L’amendement anti-squatteur, une mesure à saluer qui mériterait encore quelques améliorations

Logement

L’amendement anti-squatteur, une mesure à saluer qui mériterait encore quelques améliorations

La propriété est un droit inviolable et sacré, nous dit la Déclaration des droits de l’homme. On pouvait en douter ces derniers temps avec des exemples de squats qui ont défrayé la chronique, comme à Théoule-sur-Mer ou à Saint Honoré-Les-Bains. Les squatteurs, compris comme « une ou plusieurs personnes s’étant introduites par effraction dans une habitation et y résidant », ont-ils plus de droits que les propriétaires eux-mêmes quant à l’occupation du bien en question ? À première vue la réponse est évidente puisque les uns sont des occupants munis de titres authentiques et pas les autres… À première vue seulement. Car l’état du droit jusqu’à présent était parvenu à renforcer le droit des «s quatteurs » et en particulier s’agissant des résidences secondaires ou occasionnelles des premiers.

Tout d’abord, l’expulsion forcée du squatteur par le propriétaire lui-même a été pénalisée bien davantage que le délit d’occupation illégale. 3 ans de prison et 30.000 euros d’amende dans le premier cas, contre 1 an d’emprisonnement et 15.000 euros d’amende dans le second. Ensuite, l’expulsion des squatteurs obéit aujourd’hui à un formalisme extrêmement tatillon. Pour faire simple : si le squat est constitué par la résidence principale (le domicile) des propriétaires, la loi dite « anti-squat » du 25 juin 2015 stipule que les propriétaires disposent d’un état de flagrance qui dépasse les 48 heures afin de permettre le recours à la force publique lorsque le délit de maintien dans les lieux est constaté par les forces de l’ordre.
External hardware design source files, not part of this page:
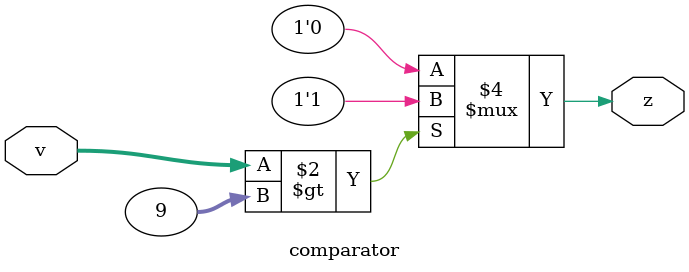
<source format=v>
module comparator (v, z);
	input [3:0] v; 	
	output reg z; 
	
	always @(v)
	begin
	  if (v > 9)
		z = 1'b1;
	  else
		z = 1'b0;
	end
endmodule



</source>
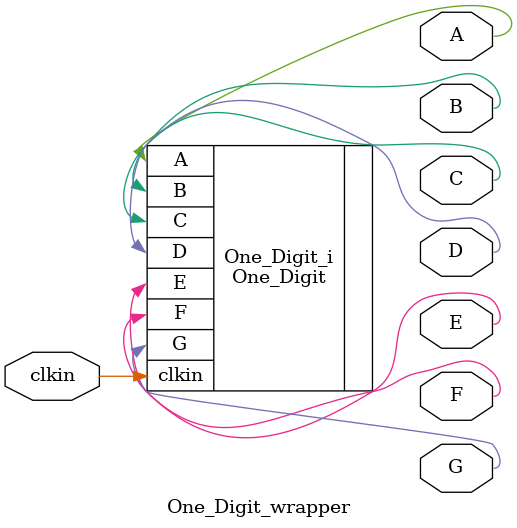
<source format=v>
`timescale 1 ps / 1 ps

module One_Digit_wrapper
   (A,
    B,
    C,
    D,
    E,
    F,
    G,
    clkin);
  output A;
  output B;
  output C;
  output D;
  output E;
  output F;
  output G;
  input clkin;

  wire A;
  wire B;
  wire C;
  wire D;
  wire E;
  wire F;
  wire G;
  wire clkin;

  One_Digit One_Digit_i
       (.A(A),
        .B(B),
        .C(C),
        .D(D),
        .E(E),
        .F(F),
        .G(G),
        .clkin(clkin));
endmodule

</source>
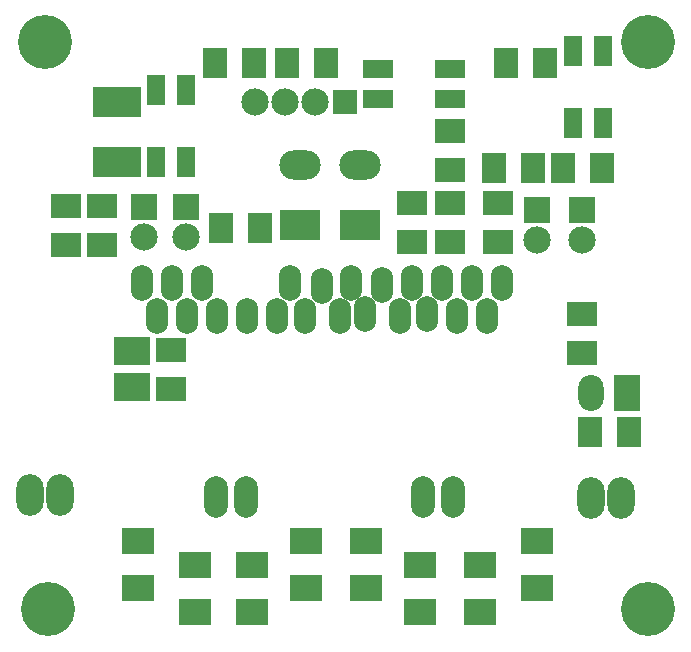
<source format=gbs>
G04 (created by PCBNEW-RS274X (2011-07-08 BZR 3044)-stable) date 2012-09-13 22:12:05*
G01*
G70*
G90*
%MOIN*%
G04 Gerber Fmt 3.4, Leading zero omitted, Abs format*
%FSLAX34Y34*%
G04 APERTURE LIST*
%ADD10C,0.006000*%
%ADD11R,0.160000X0.100000*%
%ADD12R,0.100000X0.080000*%
%ADD13R,0.080000X0.100000*%
%ADD14R,0.059400X0.098700*%
%ADD15R,0.098700X0.059400*%
%ADD16R,0.085000X0.120000*%
%ADD17O,0.085000X0.120000*%
%ADD18C,0.180000*%
%ADD19O,0.075100X0.118400*%
%ADD20R,0.138100X0.098700*%
%ADD21O,0.138100X0.098700*%
%ADD22R,0.118400X0.096800*%
%ADD23R,0.080000X0.080000*%
%ADD24C,0.090900*%
%ADD25R,0.106600X0.090900*%
%ADD26R,0.090900X0.090900*%
%ADD27O,0.090900X0.138700*%
%ADD28O,0.079300X0.138700*%
G04 APERTURE END LIST*
G54D10*
G54D11*
X13000Y-21800D03*
X13000Y-23800D03*
G54D12*
X25700Y-25150D03*
X25700Y-26450D03*
X22824Y-26444D03*
X22824Y-25144D03*
X24100Y-26450D03*
X24100Y-25150D03*
G54D13*
X17550Y-20500D03*
X16250Y-20500D03*
X18650Y-20500D03*
X19950Y-20500D03*
X25950Y-20500D03*
X27250Y-20500D03*
G54D12*
X28500Y-28850D03*
X28500Y-30150D03*
X24100Y-22750D03*
X24100Y-24050D03*
G54D13*
X16450Y-26000D03*
X17750Y-26000D03*
G54D14*
X28200Y-20100D03*
X29200Y-20100D03*
X29200Y-22500D03*
X28200Y-22500D03*
G54D15*
X21700Y-21700D03*
X21700Y-20700D03*
X24100Y-20700D03*
X24100Y-21700D03*
G54D14*
X14300Y-21400D03*
X15300Y-21400D03*
X15300Y-23800D03*
X14300Y-23800D03*
G54D16*
X30000Y-31500D03*
G54D17*
X28800Y-31500D03*
G54D18*
X10600Y-19800D03*
X30700Y-19800D03*
X30700Y-38700D03*
X10700Y-38700D03*
G54D19*
X13840Y-27813D03*
X14340Y-28927D03*
X14840Y-27813D03*
X15340Y-28927D03*
X15840Y-27813D03*
X16340Y-28927D03*
X17340Y-28927D03*
X18340Y-28927D03*
X18761Y-27813D03*
X19261Y-28927D03*
X19840Y-27930D03*
X20419Y-28927D03*
X20801Y-27813D03*
X21261Y-28848D03*
X21840Y-27892D03*
X22419Y-28927D03*
X22840Y-27813D03*
X23340Y-28848D03*
X23840Y-27813D03*
X24340Y-28927D03*
X24840Y-27813D03*
X25340Y-28927D03*
X25840Y-27813D03*
G54D20*
X19100Y-25900D03*
G54D21*
X19100Y-23900D03*
G54D20*
X21100Y-25900D03*
G54D21*
X21100Y-23900D03*
G54D22*
X13500Y-30100D03*
X13500Y-31300D03*
G54D23*
X20600Y-21800D03*
G54D24*
X19600Y-21800D03*
X18600Y-21800D03*
X17600Y-21800D03*
G54D12*
X12500Y-26550D03*
X12500Y-25250D03*
G54D13*
X30050Y-32800D03*
X28750Y-32800D03*
G54D12*
X14800Y-30050D03*
X14800Y-31350D03*
G54D25*
X25100Y-38790D03*
X25100Y-37210D03*
X27000Y-36410D03*
X27000Y-37990D03*
X21300Y-36410D03*
X21300Y-37990D03*
X19300Y-36410D03*
X19300Y-37990D03*
X17500Y-38790D03*
X17500Y-37210D03*
X13700Y-36410D03*
X13700Y-37990D03*
X15600Y-38790D03*
X15600Y-37210D03*
X23100Y-37210D03*
X23100Y-38790D03*
G54D26*
X13900Y-25300D03*
G54D24*
X13900Y-26300D03*
G54D26*
X15300Y-25300D03*
G54D24*
X15300Y-26300D03*
G54D26*
X28500Y-25400D03*
G54D24*
X28500Y-26400D03*
G54D26*
X27000Y-25400D03*
G54D24*
X27000Y-26400D03*
G54D13*
X27850Y-24000D03*
X29150Y-24000D03*
X25550Y-24000D03*
X26850Y-24000D03*
G54D12*
X11300Y-25250D03*
X11300Y-26550D03*
G54D27*
X28800Y-35000D03*
X29800Y-35000D03*
X10100Y-34900D03*
X11100Y-34900D03*
G54D28*
X16307Y-34935D03*
X17307Y-34935D03*
X23186Y-34959D03*
X24186Y-34959D03*
M02*

</source>
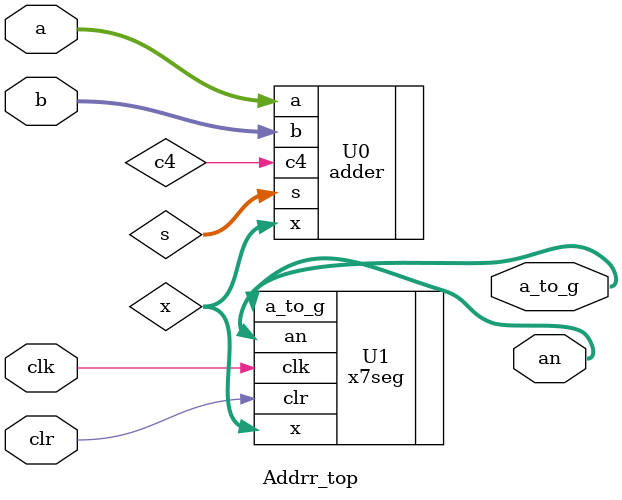
<source format=v>
`timescale 1ns / 1ps
module Addrr_top(
		input wire clk,
		input wire clr,
		input wire [3:0] a,
		input wire [3:0] b,
		output [6:0]a_to_g,
		output [3:0]an
    );
	 wire [7:0] x;
	 wire [3:0] s;
	 wire c4;
	 adder U0 (
    .a(a), 
    .b(b), 
    .s(s), 
    .c4(c4),
	 .x(x)
    );
	 x7seg U1 (
    .x(x), 
    .clk(clk), 
    .clr(clr), 
    .a_to_g(a_to_g), 
    .an(an)
    );
endmodule

</source>
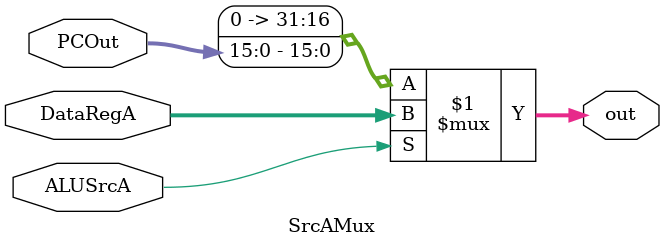
<source format=v>
`timescale 1ns / 1ps
module SrcAMux(
	input ALUSrcA,
	input[(DATA_WIDTH/2)-1:0] PCOut,
	input[DATA_WIDTH-1:0] DataRegA,
	output[DATA_WIDTH-1:0] out
    );
	parameter DATA_WIDTH = 32;
	assign out = ALUSrcA ? DataRegA : {16'd0, PCOut};
endmodule

</source>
Cela se traduit généralement par un dépôt de plainte (sur base d’éléments de preuve constitués) qui doit permettre ensuite à la police/gendarmerie d’intervenir, et en cas de refus, de saisir directement le préfet afin que celui-ci édicte une mise en demeure à leur encontre et procède au bout de 24 heures, par la force, à l’expulsion légale.
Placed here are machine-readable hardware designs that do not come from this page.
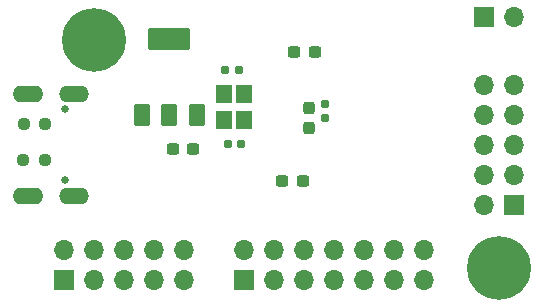
<source format=gbr>
%TF.GenerationSoftware,KiCad,Pcbnew,7.0.6*%
%TF.CreationDate,2023-11-02T18:38:28-04:00*%
%TF.ProjectId,FT2232_Board,46543232-3332-45f4-926f-6172642e6b69,rev?*%
%TF.SameCoordinates,Original*%
%TF.FileFunction,Soldermask,Bot*%
%TF.FilePolarity,Negative*%
%FSLAX46Y46*%
G04 Gerber Fmt 4.6, Leading zero omitted, Abs format (unit mm)*
G04 Created by KiCad (PCBNEW 7.0.6) date 2023-11-02 18:38:28*
%MOMM*%
%LPD*%
G01*
G04 APERTURE LIST*
G04 Aperture macros list*
%AMRoundRect*
0 Rectangle with rounded corners*
0 $1 Rounding radius*
0 $2 $3 $4 $5 $6 $7 $8 $9 X,Y pos of 4 corners*
0 Add a 4 corners polygon primitive as box body*
4,1,4,$2,$3,$4,$5,$6,$7,$8,$9,$2,$3,0*
0 Add four circle primitives for the rounded corners*
1,1,$1+$1,$2,$3*
1,1,$1+$1,$4,$5*
1,1,$1+$1,$6,$7*
1,1,$1+$1,$8,$9*
0 Add four rect primitives between the rounded corners*
20,1,$1+$1,$2,$3,$4,$5,0*
20,1,$1+$1,$4,$5,$6,$7,0*
20,1,$1+$1,$6,$7,$8,$9,0*
20,1,$1+$1,$8,$9,$2,$3,0*%
G04 Aperture macros list end*
%ADD10C,0.630000*%
%ADD11C,0.600000*%
%ADD12O,2.520000X1.362000*%
%ADD13O,2.604000X1.404000*%
%ADD14C,0.800000*%
%ADD15C,5.400000*%
%ADD16RoundRect,0.102000X0.600000X0.700000X-0.600000X0.700000X-0.600000X-0.700000X0.600000X-0.700000X0*%
%ADD17RoundRect,0.102000X1.650000X0.800000X-1.650000X0.800000X-1.650000X-0.800000X1.650000X-0.800000X0*%
%ADD18RoundRect,0.102000X0.600000X0.800000X-0.600000X0.800000X-0.600000X-0.800000X0.600000X-0.800000X0*%
%ADD19RoundRect,0.237500X0.250000X0.237500X-0.250000X0.237500X-0.250000X-0.237500X0.250000X-0.237500X0*%
%ADD20RoundRect,0.237500X-0.250000X-0.237500X0.250000X-0.237500X0.250000X0.237500X-0.250000X0.237500X0*%
%ADD21R,1.700000X1.700000*%
%ADD22O,1.700000X1.700000*%
%ADD23RoundRect,0.160000X-0.160000X0.197500X-0.160000X-0.197500X0.160000X-0.197500X0.160000X0.197500X0*%
%ADD24RoundRect,0.237500X-0.300000X-0.237500X0.300000X-0.237500X0.300000X0.237500X-0.300000X0.237500X0*%
%ADD25RoundRect,0.155000X-0.212500X-0.155000X0.212500X-0.155000X0.212500X0.155000X-0.212500X0.155000X0*%
%ADD26RoundRect,0.155000X0.212500X0.155000X-0.212500X0.155000X-0.212500X-0.155000X0.212500X-0.155000X0*%
%ADD27RoundRect,0.237500X0.300000X0.237500X-0.300000X0.237500X-0.300000X-0.237500X0.300000X-0.237500X0*%
%ADD28RoundRect,0.237500X-0.237500X0.300000X-0.237500X-0.300000X0.237500X-0.300000X0.237500X0.300000X0*%
G04 APERTURE END LIST*
D10*
%TO.C,J1*%
X111798500Y-84628000D03*
D11*
X111798500Y-90628000D03*
D10*
X111798500Y-90628000D03*
D12*
X112523500Y-83308000D03*
X112523500Y-91948000D03*
D13*
X108698500Y-83308000D03*
X108698500Y-91948000D03*
%TD*%
D14*
%TO.C,H2*%
X147107309Y-99475891D03*
D15*
X148539200Y-98044000D03*
D14*
X148539200Y-100069000D03*
X149971091Y-96612109D03*
X146514200Y-98044000D03*
X148539200Y-96019000D03*
X150564200Y-98044000D03*
X149971091Y-99475891D03*
X147107309Y-96612109D03*
%TD*%
%TO.C,H1*%
X112868109Y-80171891D03*
D15*
X114300000Y-78740000D03*
D14*
X114300000Y-80765000D03*
X115731891Y-77308109D03*
X112275000Y-78740000D03*
X114300000Y-76715000D03*
X116325000Y-78740000D03*
X115731891Y-80171891D03*
X112868109Y-77308109D03*
%TD*%
D16*
%TO.C,Y1*%
X126986400Y-83329600D03*
X126986400Y-85529600D03*
X125286400Y-85529600D03*
X125286400Y-83329600D03*
%TD*%
D17*
%TO.C,U3*%
X120650000Y-78678428D03*
D18*
X118350000Y-85078428D03*
X120650000Y-85078428D03*
X122950000Y-85078428D03*
%TD*%
D19*
%TO.C,R8*%
X110109000Y-88900000D03*
X108284000Y-88900000D03*
%TD*%
D20*
%TO.C,R9*%
X108307500Y-85852000D03*
X110132500Y-85852000D03*
%TD*%
D21*
%TO.C,J4*%
X147315000Y-76835000D03*
D22*
X149855000Y-76835000D03*
%TD*%
D21*
%TO.C,J3*%
X127000000Y-99060000D03*
D22*
X127000000Y-96520000D03*
X129540000Y-99060000D03*
X129540000Y-96520000D03*
X132080000Y-99060000D03*
X132080000Y-96520000D03*
X134620000Y-99060000D03*
X134620000Y-96520000D03*
X137160000Y-99060000D03*
X137160000Y-96520000D03*
X139700000Y-99060000D03*
X139700000Y-96520000D03*
X142240000Y-99060000D03*
X142240000Y-96520000D03*
%TD*%
D21*
%TO.C,J5*%
X149860000Y-92710000D03*
D22*
X147320000Y-92710000D03*
X149860000Y-90170000D03*
X147320000Y-90170000D03*
X149860000Y-87630000D03*
X147320000Y-87630000D03*
X149860000Y-85090000D03*
X147320000Y-85090000D03*
X149860000Y-82550000D03*
X147320000Y-82550000D03*
%TD*%
D21*
%TO.C,J2*%
X111760000Y-99060000D03*
D22*
X111760000Y-96520000D03*
X114300000Y-99060000D03*
X114300000Y-96520000D03*
X116840000Y-99060000D03*
X116840000Y-96520000D03*
X119380000Y-99060000D03*
X119380000Y-96520000D03*
X121920000Y-99060000D03*
X121920000Y-96520000D03*
%TD*%
D23*
%TO.C,FB1*%
X133781800Y-85382700D03*
X133781800Y-84187700D03*
%TD*%
D24*
%TO.C,C4*%
X120930500Y-88011000D03*
X122655500Y-88011000D03*
%TD*%
D25*
%TO.C,C5*%
X125586400Y-87529600D03*
X126721400Y-87529600D03*
%TD*%
D26*
%TO.C,C6*%
X126518900Y-81329600D03*
X125383900Y-81329600D03*
%TD*%
D24*
%TO.C,C7*%
X131217500Y-79806800D03*
X132942500Y-79806800D03*
%TD*%
D27*
%TO.C,C9*%
X131926500Y-90678000D03*
X130201500Y-90678000D03*
%TD*%
D28*
%TO.C,C8*%
X132461000Y-84481500D03*
X132461000Y-86206500D03*
%TD*%
M02*

</source>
En revanche la situation est beaucoup plus difficile lorsqu’il s’agit d’un autre bien détenu par le propriétaire (résidence secondaire ou autre). La condition d’effraction est toujours requise mais le propriétaire doit alors aller très vite pour constater le maintien illégal dans les lieux, et agir en moins de 48 heures. C’est la condition pour que l’expulsion ait lieu avec l’aide des forces de l’ordre sans avoir recours à une décision de justice ou administrative. Qu’une des conditions ne soit pas réunie et les choses se compliquent (action après 48 heures ou impossibilité de prouver l’effraction). La procédure alors devient judiciaire et va durer plusieurs mois. Il faut constater l’occupation et identifier les occupants via la saisine du tribunal d’instance et la désignation d’un huissier, procéder ensuite à l’assignation des squatteurs et attendre l’audience au tribunal ; enfin attendre 15 jours à 1 mois pour procéder à l’expulsion.
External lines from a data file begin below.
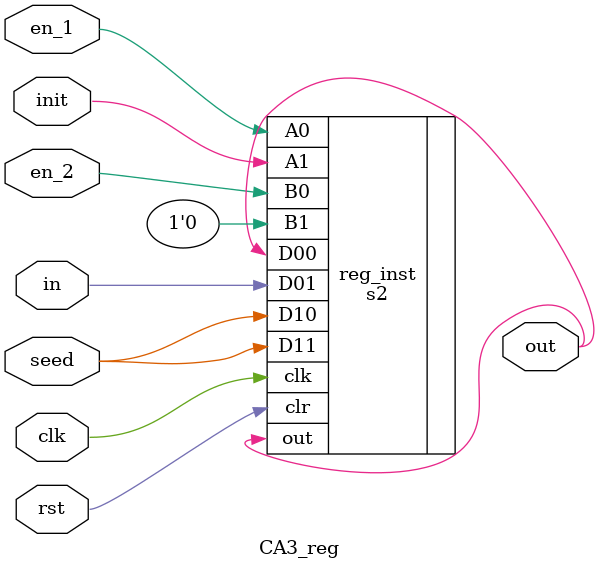
<source format=v>
module CA3_reg (
    input  wire clk,
    input  wire rst,
    input  wire seed,
    input  wire in,
    input  wire init,
    input  wire en_1,
    input  wire en_2,
    output wire out
);

    s2 reg_inst (
        .D00(out), .D01(in), .D10(seed), .D11(seed),
        .A1(init), .B1(1'b0),
        .A0(en_1), .B0(en_2),
        .clr(rst), .clk(clk), .out(out)
    );

endmodule
</source>
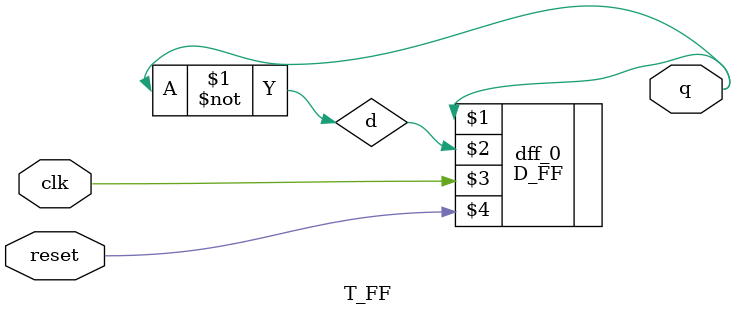
<source format=v>
`timescale 1ns / 1ps
`include "D_FF.v"
module T_FF(q,clk,reset);

output q;
input clk, reset;
wire d;

D_FF dff_0 (q,d,clk,reset);
not n1(d,q);

endmodule

</source>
L’impératif des 48 heures détruit

C’est pourquoi le gouvernement a décidé d’agir en urgence via un amendement (n°695) devant l’Assemblée nationale lors de la discussion du projet de loi « d’accélération et de simplification de l’action publique » (ASAP). En particulier, il précise que le domicile correspond « aussi bien aux résidences principales que secondaires ou occasionnelles ». Cette évolution est à saluer. Elle aboutit à détruire l’impératif des 48 heures jusqu’à présent requis en cas d’occupation illégale des résidences secondaires ou occasionnelles, en les rabattant sur le régime de la résidence principale. Par ailleurs, elle accélère la procédure préfectorale en cas de refus des services de police d’intervenir à la suite du dépôt de plainte et d’en justifier les raisons. Et en cas de lancement par ses soins de la procédure d’évacuation forcée, d’y procéder sans délai. Le nouveau dispositif est bienvenu pour faire face à l’urgence.

Est-il suffisant ? C’est un début, mais il importerait aussi d’aligner les peines encourues par les squatteurs et celles concernant les propriétaires « justiciers ». Par ailleurs, un renversement de la preuve quant à l’effraction devrait échoir aux occupants et non aux propriétaires, afin de prouver l’occupation paisible et légale du lieu. Enfin, le dispositif ne comporte aucune accélération de la procédure judiciaire et ne crée pas d’injonction à retirer les « manuels de squat » qui pullulent sur internet. Autant d’éléments qui justifient une nouvelle loi anti-squatteurs dans les plus brefs délais.